On Mon, Oct 15, 2012 at 9:00 AM, Johannes Waldmann wrote:

Justin Paston-Cooper writes:

...

Can anyone suggest a library written in Haskell which can solve equations of the form xM(transpose(x)) = y, where x should be an integer vector, M is an integer matrix and y is an integer?

when in doubt, use brute force:

write this as a constraint system (in QF_NIA or QF_BV logics) and solve with Z3.

As Johannes mentioned, you can indeed use SBV/Z3 to solve such problems. Indeed, there's an existing example for showing how to solve Diophantine equations this way: http://hackage.haskell.org/packages/archive/sbv/2.3/doc/html/Data-SBV-Exampl... The technique described there can be used to solve the problem you've described; or systems of arbitrary constraint equations in general with minor tweaks. Having said that, using an SMT solver for this problem may not necessarily be the fastest route. The general purpose nature of SMT solving, while sound and complete for this class of problems, are not necessarily the most efficient when there are existing fast algorithms. In particular, you should check out John Ramsdell's cmu package: http://hackage.haskell.org/package/cmu. In particular see: http://hackage.haskell.org/packages/archive/cmu/1.8/doc/html/Algebra-Commuta... While the approach here only applies to linear diophantine equations, you might be able to adapt it to your particular needs. -Levent.

On Oct 17, 2012, at 3:35 AM, Justin Paston-Cooper wrote:

Thanks for all the informative replies. SBV seems the simplest solution right now, and speed isn't too much of an issue here. Anything under 20 seconds per solution should be bearable.

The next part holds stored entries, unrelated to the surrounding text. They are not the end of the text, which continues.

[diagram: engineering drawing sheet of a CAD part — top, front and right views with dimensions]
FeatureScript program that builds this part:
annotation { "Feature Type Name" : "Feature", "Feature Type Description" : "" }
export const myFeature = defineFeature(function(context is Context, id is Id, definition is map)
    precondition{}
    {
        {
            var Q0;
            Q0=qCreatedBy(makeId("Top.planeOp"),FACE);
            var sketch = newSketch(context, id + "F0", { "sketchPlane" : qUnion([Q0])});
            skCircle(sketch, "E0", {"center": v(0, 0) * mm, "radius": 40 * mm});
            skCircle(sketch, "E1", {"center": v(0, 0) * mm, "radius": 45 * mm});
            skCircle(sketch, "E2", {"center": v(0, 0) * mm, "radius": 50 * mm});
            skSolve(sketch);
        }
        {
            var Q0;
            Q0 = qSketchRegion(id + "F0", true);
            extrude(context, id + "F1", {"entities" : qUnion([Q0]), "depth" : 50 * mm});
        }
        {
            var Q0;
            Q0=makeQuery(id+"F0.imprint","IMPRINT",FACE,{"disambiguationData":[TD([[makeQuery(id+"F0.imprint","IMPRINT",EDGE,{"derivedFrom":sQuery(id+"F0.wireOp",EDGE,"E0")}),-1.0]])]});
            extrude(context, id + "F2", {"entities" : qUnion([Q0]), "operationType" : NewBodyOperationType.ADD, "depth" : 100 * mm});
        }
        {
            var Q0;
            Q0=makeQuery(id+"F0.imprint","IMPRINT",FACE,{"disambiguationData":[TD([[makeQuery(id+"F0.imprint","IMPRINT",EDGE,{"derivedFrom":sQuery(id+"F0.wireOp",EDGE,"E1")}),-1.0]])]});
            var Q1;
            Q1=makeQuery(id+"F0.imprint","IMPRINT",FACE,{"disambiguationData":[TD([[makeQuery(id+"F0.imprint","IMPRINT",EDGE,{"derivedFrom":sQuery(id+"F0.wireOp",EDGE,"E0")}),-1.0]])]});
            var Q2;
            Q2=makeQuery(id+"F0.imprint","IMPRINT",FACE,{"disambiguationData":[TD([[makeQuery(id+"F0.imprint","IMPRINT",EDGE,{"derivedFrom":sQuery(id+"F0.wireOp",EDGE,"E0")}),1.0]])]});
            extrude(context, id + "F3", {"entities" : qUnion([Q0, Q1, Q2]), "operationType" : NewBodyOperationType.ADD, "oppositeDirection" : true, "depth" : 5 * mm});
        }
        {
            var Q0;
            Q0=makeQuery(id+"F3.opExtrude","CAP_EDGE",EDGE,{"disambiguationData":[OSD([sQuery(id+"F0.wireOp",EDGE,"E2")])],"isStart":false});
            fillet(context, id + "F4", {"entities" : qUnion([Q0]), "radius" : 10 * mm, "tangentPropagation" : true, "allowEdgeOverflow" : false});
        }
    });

I'm happy to announce the SMT based linear equation solver library: http://hackage.haskell.org/package/linearEqSolver You can use it get solutions over Integers only, or over Rationals if so needed. Functions are provided to extract one solution, or all possible solutions (as a lazy list). The latter variant is useful for underspecified systems. Regarding performance: SMT solvers are very good at solving such equations, so aside from the overhead of calling out to an external program, it should be fairly fast. I'd expect no practical instance to come to anywhere near the 20 second limit you've mentioned. For most practical instances, the process switch overhead would dominate computation time, which should be negligible. Let me know if you find otherwise. -Levent.